Numéro 1 mondial en 2004 et 2006, vainqueur de deux titres du grand chelem, Amélie Mauresmo a mis avec beaucoup d’émotion un terme à sa carrière en décembre 2009. 10 mois plus tard, c’est une championne retraitée heureuse et prête à un nouveau défi que nous avons rencontré.

Propos recueillis par Muriel Sultan


Vous voici toute jeune retraitée, vous avez vraiment « raccroché » la raquette ?

Oui, je n’ai plus retouché une raquette depuis mon annonce. J’ai eu comme une overdose de tennis. A la place, je vais au trinquet pour jouer à la pelote basque quand je suis dans le Pays Basque et je cours. La course à pied c’est simple, facile et cela ne demande pas de partenaire d’entraînement. Je cours deux à cinq fois par semaine, c’est variable, selon mon humeur. Ce n’est pas évident depuis que j’ai arrêté, il y a moins de discipline et l’envie de se reposer est parfois plus présente.
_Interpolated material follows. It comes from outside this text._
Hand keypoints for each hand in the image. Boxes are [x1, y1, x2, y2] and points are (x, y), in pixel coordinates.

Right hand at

Vous conservez une bonne hygiène de vie depuis la retraite ?
Je n’ai pas pris de poids, c’est une de mes hantises ! J’ai envie de rester en forme. J’ai changé mon alimentation, naturellement réduit les quantités, je mange moins de sucres lents mais vous savez, j’ai mis du temps à avoir une hygiène de vie très saine. Dans mes jeunes années sur le circuit j’étais un peu « fofolle » ! Après j’ai compris que pour arriver tout en haut, un des facteurs était d’avoir une hygiène de vie irréprochable même si avec ma passion du vin je m’accordais un petit plaisir de temps en temps !
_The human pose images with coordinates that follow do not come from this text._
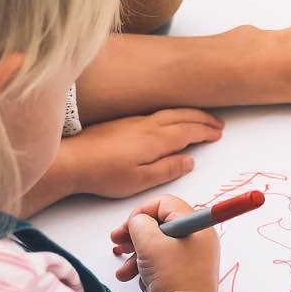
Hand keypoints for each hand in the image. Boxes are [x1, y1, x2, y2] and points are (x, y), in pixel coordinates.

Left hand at [64, 110, 223, 197]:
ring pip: (169, 111)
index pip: (188, 131)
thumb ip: (168, 169)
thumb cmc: (104, 173)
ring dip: (188, 113)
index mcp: (156, 139)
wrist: (72, 160)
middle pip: (182, 116)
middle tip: (217, 124)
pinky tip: (169, 116)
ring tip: (200, 117)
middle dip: (202, 118)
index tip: (218, 133)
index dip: (205, 131)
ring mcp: (134, 120)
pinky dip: (172, 112)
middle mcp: (147, 125)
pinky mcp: (123, 122)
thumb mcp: (140, 180)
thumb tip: (189, 161)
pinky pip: (156, 111)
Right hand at [110, 194, 222, 291]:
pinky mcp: (188, 275)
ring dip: (137, 259)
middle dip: (135, 237)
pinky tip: (143, 284)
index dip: (142, 212)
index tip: (127, 227)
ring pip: (159, 249)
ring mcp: (194, 258)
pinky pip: (164, 266)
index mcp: (196, 225)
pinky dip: (149, 272)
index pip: (165, 204)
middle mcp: (199, 239)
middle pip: (161, 227)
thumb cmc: (172, 275)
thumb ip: (139, 223)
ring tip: (123, 274)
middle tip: (116, 244)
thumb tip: (138, 221)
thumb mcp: (149, 242)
Vous vous sentez comment physiquement ?

Je revis, mon corps revit. C’est un des paramètres que j’ai trouvé formidable en arrêtant. Cela fait du bien de se lever le matin sans les genoux qui « grincent », sans le dos un peu raide. C’est flagrant et c’est un vrai bonheur.
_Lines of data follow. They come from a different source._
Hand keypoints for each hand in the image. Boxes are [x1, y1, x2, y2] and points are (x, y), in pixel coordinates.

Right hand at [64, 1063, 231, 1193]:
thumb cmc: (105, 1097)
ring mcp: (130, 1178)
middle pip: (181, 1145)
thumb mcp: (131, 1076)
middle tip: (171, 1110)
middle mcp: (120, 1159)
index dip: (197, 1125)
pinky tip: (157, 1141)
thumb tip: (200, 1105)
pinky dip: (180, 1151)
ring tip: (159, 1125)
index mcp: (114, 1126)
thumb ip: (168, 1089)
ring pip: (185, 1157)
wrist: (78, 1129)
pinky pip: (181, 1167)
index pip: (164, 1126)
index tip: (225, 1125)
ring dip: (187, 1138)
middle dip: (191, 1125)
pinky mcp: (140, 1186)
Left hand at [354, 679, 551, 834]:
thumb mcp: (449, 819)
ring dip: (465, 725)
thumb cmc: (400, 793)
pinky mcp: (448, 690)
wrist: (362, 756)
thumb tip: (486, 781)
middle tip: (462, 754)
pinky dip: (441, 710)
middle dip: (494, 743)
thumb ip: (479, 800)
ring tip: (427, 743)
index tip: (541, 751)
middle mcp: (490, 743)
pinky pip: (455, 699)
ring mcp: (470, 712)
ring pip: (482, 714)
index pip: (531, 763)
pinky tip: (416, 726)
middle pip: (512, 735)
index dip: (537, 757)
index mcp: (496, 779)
Ne plus voyager sans arrêt aussi et subir le décalage horaire ?

Le décalage horaire m’a toujours posé beaucoup de problème. Il fallait que je parte plus tôt. Et plus j’avançais en âge et plus c’était difficile. Ma seule astuce était de coller le plus tôt possible au rythme du pays et puis heureusement j’ai toujours bien dormi.

Vous pensez à une reconversion professionnelle ?
J’ai une vie de retraitée bien tranquille ! Je prends du temps pour réfléchir à ce que je veux faire. Je fais partie des sportifs qui n’ont pas préparé la retraite. Y penser pour moi c’était déjà s’arrêter, moi j’avais besoin de me concentrer à 100% sur le tennis et ma carrière.

En revanche, je me suis fixée un challenge sportif puisque je vais courir le marathon de New York le 7 novembre prochain et ça m’angoisse énormément.

En attendant vous êtes l’égérie de la basket Easytone de la marque Reebok ?

Je préfère parler de partenariat avec la marque qui m’a fait confiance sur la deuxième partie de ma carrière. Aujourd’hui ils souhaitent continuer l’aventure avec moi et j’en suis ravie. A égérie je préfère ambassadrice de cette chaussure qui permet en marchant de raffermir certains muscles des mollets, des cuisses et des fesses. On parle d’une chaussure miracle mais vous savez je suis comme Saint Thomas et je ne crois que ce que je vois ! Et bien après une journée passée à vadrouiller, quand j’ai enlevé les chaussures le soir, je n’en pouvais plus, je sentais que cela avait fait travailler mes muscles différemment.

Pour terminer, si vous aviez un message pour nos lecteurs ?

Ce serait de trouver du plaisir dans l’activité physique qu’ils pratiquent. S’il n’y a pas de plaisir et de côté ludique on abandonne. Le bien être après l’effort c’est extraordinaire. C’est bien aussi de se dire j’entretiens mon corps, je fais attention à moi. Le sport doit devenir une habitude, c’est la clé, il faut que le corps le réclame.